Dealing with High-Conflict People: Use the B.I.F.F. Method to Handle Hostile Communications Online, with Bill Eddy, Lawyer, Therapist and Author, 5 Types of People Who Can Ruin Your Life

Today we have a big problem with hostile communications, much of it in writing – emails, on Facebook, et cetera. So we developed a method called BIFF, Brief, Informative, Friendly and Firm. And writing emails we really have trained people in writing emails this way. By keeping them brief, informative, friendly and firm we don’t respond to hostility with hostility. We don’t respond to rudeness with rudeness. We don’t respond to misinformation with opinions and emotions, et cetera. So if someone let’s say writes you a really hostile email then you’re going to first of all feel kicked in the gut. I have to respond. You don’t always have to even respond, especially to an individual. But if they’ve written that to other people and to you and they’re criticizing you, you become their target of blame. Then I recommend that you should respond but with the BIFF format. So if they have a page saying how terrible you are, you might respond with a paragraph. And that keeps it brief.
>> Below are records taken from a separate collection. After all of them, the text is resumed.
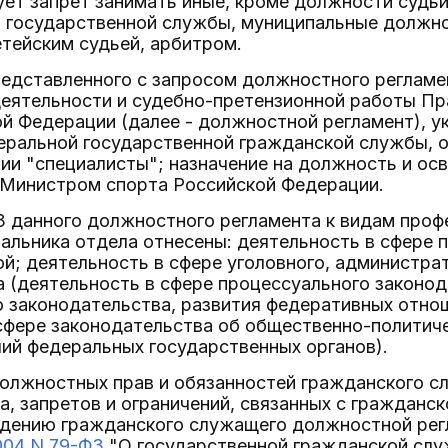
ует запрет занимать иные, кроме должности судьи
 государственной службы, муниципальные должн
тейским судьей, арбитром.
редставленного с запросом должностного регламе
еятельности и судебно-претензионной работы Пр
й Федерации (далее - должностной регламент), у
ральной государственной гражданской службы, о
рии "специалисты"; назначение на должность и о
Министром спорта Российской Федерации.
 3 данного должностного регламента к видам про
альника отдела отнесены: деятельность в сфере 
й; деятельность в сфере уголовного, администра
 (деятельность в сфере процессуального законод
о законодательства, развития федеративных отно
сфере законодательства об общественно-политиче
ий федеральных государственных органов).
должностных прав и обязанностей гражданского 
а, запретов и ограничений, связанных с гражданск
дению гражданского служащего должностной рег
2004 N 79-ФЗ
"О государственной гражданской слу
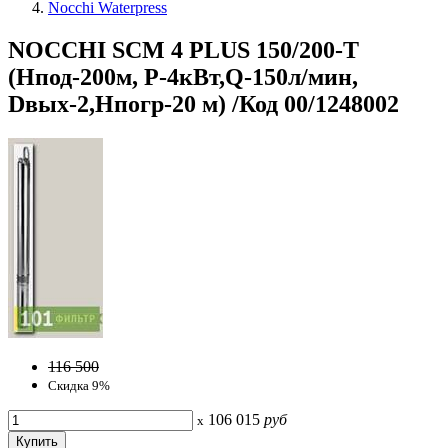
Nocchi Waterpress
NOCCHI SCM 4 PLUS 150/200-T
(Hпод-200м, P-4кВт,Q-150л/мин,
Dвых-2,Hпогр-20 м) /Код 00/1248002
116 500
Скидка 9%
106 015
руб
x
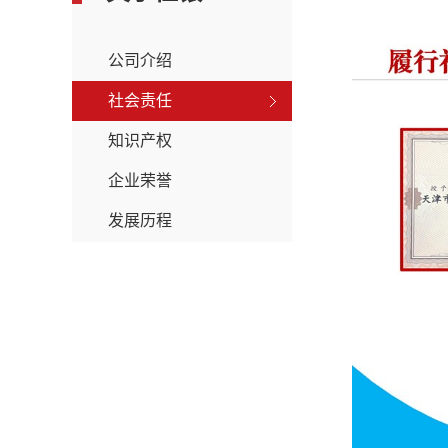
公司介绍
社会责任
知识产权
企业荣誉
发展历程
Informative means some straight information. Maybe they’ve distorted some information and you want to say you may not realize it but this is the information. And give just the accurate statement. Avoid giving opinions, emotions, defenses. None of that is going to have a beneficial impact. You want to stay logic focused rather than emotional about it. That’ helps calm the conversation. Friendly. Have a friendly greeting. Thank you for writing me, telling me your concerns. At the end, you know, have a good weekend or something I appreciate. And then firm means end the conversation so that you’re not feeding more conflict. Now that could just be, you know, the have a nice weekend and it’s the end of the conversation. Sometimes you might need a response like if you still need that report given this information please let me know by Thursday at 5:00 and I’ll get it to you next week. Something like that. So please let me know yes or no by a specific time and day. So that would be a BIFF response – brief, informative, friendly and firm. And they really work. People feel good writing BIFF responses.